Norway is the first country to begin the process of completely transitioning off of AM/FM radio. The country will be using DAB (digital audio broadcasting) to replace the FM radio system, and will shut down all of the FM broadcasting by December 2017. Norway might not be the only country undergoing this transition, similar proposals are under consideration in Sweden and the United Kingdom.
Signs pointing towards the transition away from terrestrial radio have been apparent recently. Currently, Norway is primarily using the DAB system as a solution to FM radio signal being ineffective in many parts of the country due to the mountain ranges that cover most of the nation.
While many are excited for the potential for higher quality audio, there is some pushback, as many cars are not currently equipped to receive DAB signal. This means almost 2.3 million people might not have radio signal to their cars if they can’t afford to upgrade to the newer system.

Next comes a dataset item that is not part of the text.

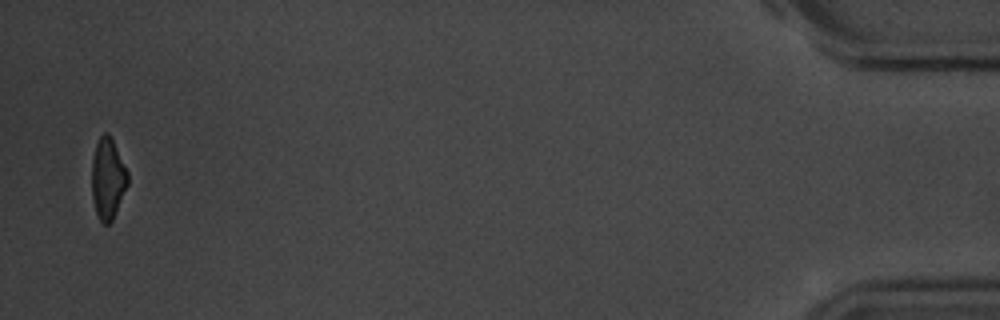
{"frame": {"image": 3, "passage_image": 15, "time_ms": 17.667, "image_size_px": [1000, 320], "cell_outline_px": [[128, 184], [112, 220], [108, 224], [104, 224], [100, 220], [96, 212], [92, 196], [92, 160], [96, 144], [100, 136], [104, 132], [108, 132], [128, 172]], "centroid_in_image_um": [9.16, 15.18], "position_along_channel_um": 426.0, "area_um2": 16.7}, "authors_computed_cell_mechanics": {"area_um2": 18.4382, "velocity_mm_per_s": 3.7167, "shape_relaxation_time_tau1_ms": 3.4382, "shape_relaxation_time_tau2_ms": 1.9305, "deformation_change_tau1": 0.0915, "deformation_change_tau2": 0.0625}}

Thorid Widvey, the Norwegian Minister of Culture, released a press statement thoroughly supporting the decision to transition to DAB, despite some negative feedback.
“Listeners will have access to more diverse and pluralistic radio content, and enjoy better sound quality and new functionality. Digitization will also greatly improve the emergency preparedness system, facilitate increased competition and offer new opportunities for innovation and development.”
Will this affect artists?
Previously, in 2016, Norway required FM radio stations to play a minimum of 35% of Norwegian made music. As FM transitions to DAB, that is no longer required. There are concerns radio play will turn more international with the transition and projected losses for Norwegian artists being placed around the $6 million mark.
Should the U.S. consider following suit?
Currently, in the United States, AM/FM have no ‘performance rights’ for being played on the radio. Despite radio stations making money from advertising, artists do not actively receive compensation for plays. They’re considered ‘public performances’, and only songwriters will receive royalties for playtime. Thus, in the U.S., artists would not be affected in the same way as they will be in Norway by the change.
If Norwegian artists were to write their own music, which many smaller artists do, they would receive the royalties. However, currently it’s difficult for small artists to get on broadcast radio when there are only 5 national FM channels available in Norway. This limits the diversity and curation of musical content. The new DAB system, however, can provide up to 45 different national stations, and allow for smaller artists to get more play time.
Here at Four Over Four, we’d say – it’s not a bad idea to diversify the radio a bit. We definitely wouldn’t mind.